Com excepcional ritmo de corrida, holandês conta com trabalho da equipe e com as quebras nas unidades de potência do time italiano para conseguir seu quinto triunfo na temporada 2022
O GP do Azerbaijão de 2022 esteve longe de ser um dos mais movimentados da história do evento. Pelo contrário: foi uma corrida morna durante a maior parte de suas 51 voltas. Mesmo assim, o imponderável esteve presente nas ruas de Baku neste domingo. E afetando a Ferrari, que viu seus dois pilotos abandonarem a prova: com um problema hidráulico, Carlos Sainz parou na nona volta; e Charles Leclerc sofreu uma quebra na unidade de potência na 21ª. Enquanto a equipe italiana zerou, a Red Bull não desperdiçou a chance de fazer mais uma dobradinha, a terceira em 2022: Max Verstappen venceu pela quinta vez no ano, com Sergio Pérez na segunda posição - e a melhor volta da prova. Pontuação máxima.

*TAREFAS*.
(1) Responda com base no texto sobre o GP do Azerbaijão de 2022:
(a) Qual triunfo da temporada 2022 o holandês conquistou nessa corrida?
(b) Em que volta Charles Leclerc sofreu a quebra na unidade de potência?
(c) Qual piloto fez a melhor volta da prova?
(2) Transcreva do texto sobre o GP do Azerbaijão de 2022 o trecho que vai de "Com excepcional ritmo" a "prova. Pontuação máxima.".

*MATERIAL FORNECIDO*.
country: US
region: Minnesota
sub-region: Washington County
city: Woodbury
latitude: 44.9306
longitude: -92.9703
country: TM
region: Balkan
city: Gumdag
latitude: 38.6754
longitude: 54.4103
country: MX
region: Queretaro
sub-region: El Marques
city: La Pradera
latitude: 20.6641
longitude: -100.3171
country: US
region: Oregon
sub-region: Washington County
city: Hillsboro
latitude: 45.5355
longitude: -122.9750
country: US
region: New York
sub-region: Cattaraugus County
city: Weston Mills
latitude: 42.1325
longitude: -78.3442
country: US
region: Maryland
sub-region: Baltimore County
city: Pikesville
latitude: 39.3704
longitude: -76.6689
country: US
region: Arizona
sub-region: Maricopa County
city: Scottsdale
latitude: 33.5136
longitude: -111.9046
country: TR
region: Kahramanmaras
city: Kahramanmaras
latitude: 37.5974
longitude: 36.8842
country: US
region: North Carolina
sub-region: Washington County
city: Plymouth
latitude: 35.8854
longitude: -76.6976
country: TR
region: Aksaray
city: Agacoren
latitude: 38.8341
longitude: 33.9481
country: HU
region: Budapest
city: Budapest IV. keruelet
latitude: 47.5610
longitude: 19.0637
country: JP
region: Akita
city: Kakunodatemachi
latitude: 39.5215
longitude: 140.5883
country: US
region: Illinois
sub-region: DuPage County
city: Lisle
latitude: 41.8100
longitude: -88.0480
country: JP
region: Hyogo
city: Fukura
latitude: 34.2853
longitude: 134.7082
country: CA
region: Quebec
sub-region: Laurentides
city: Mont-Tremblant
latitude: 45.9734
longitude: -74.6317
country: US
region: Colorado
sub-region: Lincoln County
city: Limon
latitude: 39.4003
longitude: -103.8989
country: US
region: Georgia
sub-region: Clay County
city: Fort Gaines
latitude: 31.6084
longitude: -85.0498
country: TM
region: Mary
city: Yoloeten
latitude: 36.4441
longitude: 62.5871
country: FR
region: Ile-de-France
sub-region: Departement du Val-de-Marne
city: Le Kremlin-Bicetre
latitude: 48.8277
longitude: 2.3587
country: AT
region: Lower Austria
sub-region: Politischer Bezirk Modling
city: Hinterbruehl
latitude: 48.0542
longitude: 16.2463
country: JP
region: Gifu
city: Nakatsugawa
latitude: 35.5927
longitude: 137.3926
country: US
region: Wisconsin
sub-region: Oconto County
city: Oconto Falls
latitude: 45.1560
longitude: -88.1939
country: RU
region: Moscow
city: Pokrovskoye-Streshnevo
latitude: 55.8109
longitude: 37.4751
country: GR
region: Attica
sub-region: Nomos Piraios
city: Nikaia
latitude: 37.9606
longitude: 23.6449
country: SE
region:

*RESPOSTAS ESCRITAS*.
(1)
(a) Foi o quinto triunfo dele na temporada 2022.
(b) Leclerc sofreu a quebra na 21ª volta.
(c) A melhor volta da prova foi de Sergio Pérez.

(2)
Com excepcional ritmo de corrida, holandês conta com trabalho da equipe e com as quebras nas unidades de potência do time italiano para conseguir seu quinto triunfo na temporada 2022
O GP do Azerbaijão de 2022 esteve longe de ser um dos mais movimentados da história do evento. Pelo contrário: foi uma corrida morna durante a maior parte de suas 51 voltas. Mesmo assim, o imponderável esteve presente nas ruas de Baku neste domingo. E afetando a Ferrari, que viu seus dois pilotos abandonarem a prova: com um problema hidráulico, Carlos Sainz parou na nona volta; e Charles Leclerc sofreu uma quebra na unidade de potência na 21ª. Enquanto a equipe italiana zerou, a Red Bull não desperdiçou a chance de fazer mais uma dobradinha, a terceira em 2022: Max Verstappen venceu pela quinta vez no ano, com Sergio Pérez na segunda posição - e a melhor volta da prova. Pontuação máxima.